You are right. This isn't hard. The class says it won't wear armor made of material X (they will use items though). If the armor is material X then the Druid mindlessly will refuse to wear it.
Yes. And the designers put that rule there for a reason. They actually expected it to do something, whether you like it or not.

No where, in any part of the game, does it say that you cannot make the armor out of a different material. There is nothing that prevents it.
This is not how rules work! "It doesn't say I cannot change the rule so I totally can!" No, that is an absurd standard.

there is no reason to assume it changes any of the game stats, because we can point to hundreds of examples where such a change wouldn't even cause a blink of an eye.
There is very good reason think it would alter the stats, because different material are actually different! There is a reason why armour that is said to be made of leather provides a lower AC than one that is said to be made of metal plates.

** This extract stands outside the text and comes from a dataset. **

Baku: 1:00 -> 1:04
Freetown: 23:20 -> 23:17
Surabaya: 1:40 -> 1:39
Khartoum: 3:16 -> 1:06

And the game certainly recognises this elsewhere:

DMG said:
When time is a factor, you can assign an Armor Class and Hit Points to a destructible object. You can also give it immunities, resistances, and vulnerabilities to specific types of damage.

Armor Class: An object’s Armor Class is a measure of how difficult it is to deal damage to the object when striking it (because the object has no chance of dodging out of the way). Table: Object Armor Class provides suggested AC values for various substances.

Object Armor Class
SubstanceAC
Cloth, paper, rope11
Crystal, glass, ice13
Wood, bone15
Stone17
Iron, steel19
Mithral21
Adamantine23

Even though those items would also change a rules interaction, because making a maul out of wood or stone makes it immune to heat metal. Wood might also be vulnverable to being caught on fire and destroyed. The rules would change, and yet no where is this considered wrong, or against the rules to do.
The rules do not specify the material of those objects. Thus it for the GM to decide what material is appropriate. Armours however specify their material, almost like the designers thought it would matter.

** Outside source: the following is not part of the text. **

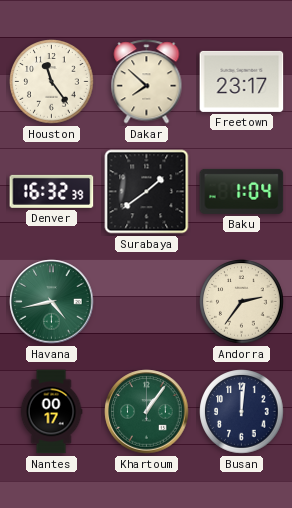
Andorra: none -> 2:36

It is not a buff to allow druids to follow the rules of the game. And we've pretty well established that you have no rules supporting your position that half-plate can only ever be made out of metal and never out of anything else. This isn't hard, and I don't understand what you think you are preventing by saying that the completely possible is against the rules.
Your "it doesn't say I can't" stance is untenable. Rules do not work like that. Designers do not put rules that they expect to do nothing in the game. Complete noobs have no difficulty in getting this. They look the druid rule, they look the equipment description and pick a non-metal armour. This is how it is intended to work and Crawford's list of druid armours confirms this. You're literally arguing against the stated intent of the designer of the game.
 


ECMO3

Hero
What you're trying to do would be like playing a halfling, who have restriction on heavy weapons, and just deciding that you can get a greatsword without the heavy tag but otherwise identical.
No there is a BIG difference because of three reasons.

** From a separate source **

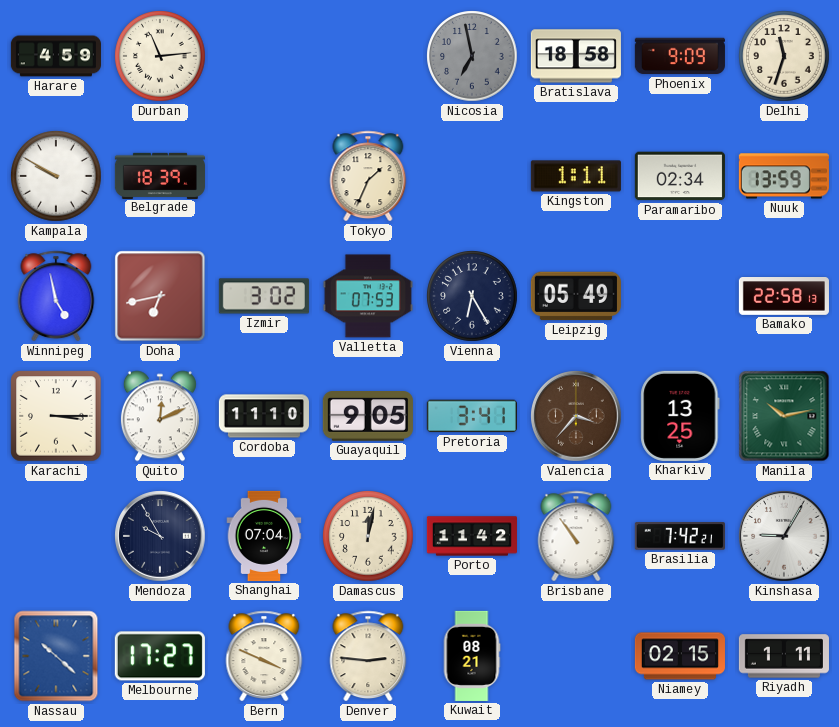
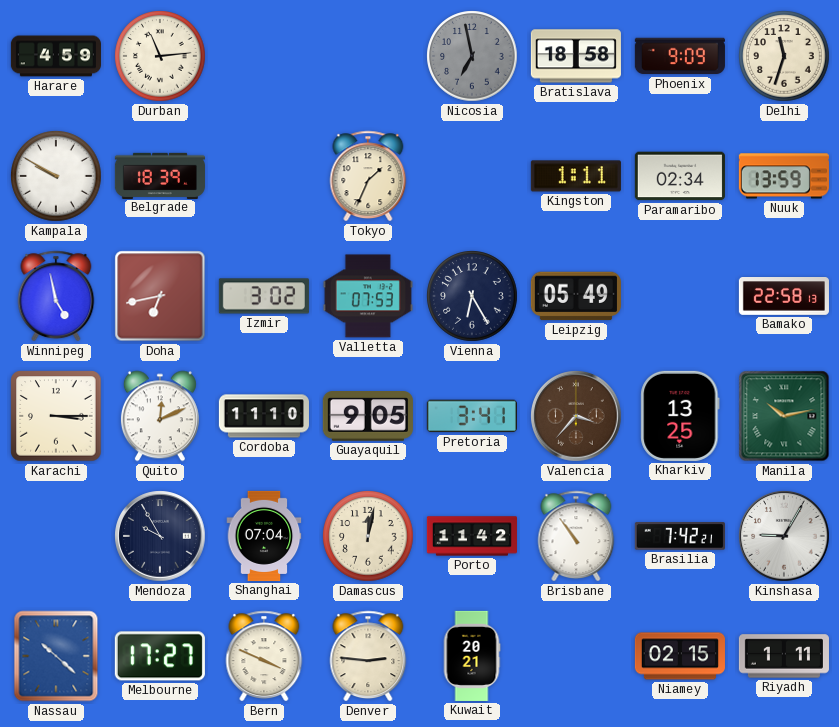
Kuwait: 08:21 -> 20:21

1. Any halfling can pick up a regular Greatsword, heavy tag and all, and use it any time he or she wants. That makes all the difference in the world. No rules actually stop a halfling from using a greatsword. As an extreme example a first level halfling wizard with an 8 strength, can pick up the greatsword the fighter dropped and use it to attack the goblin if he chooses.

2. RAW you can build a halfling using the custom lineage and decide that he is medium size and then you can not only use it, but your halfling would not even have the disadvantage it normally causes most other halflings.

3. RAW you can "choose" to change your normal small halfling to medium b taking the Hexblood or Damphir lineage. Again, can not only use it, but eliminate the disadvantage too.

In the case you are talking about you are specifically not letting the Druid use normal half plate, regardless of what he does. Even when another specific tag should overide the general Druid restriction (example artificer multiclass, warforged race) ... you would still deny it. Big difference.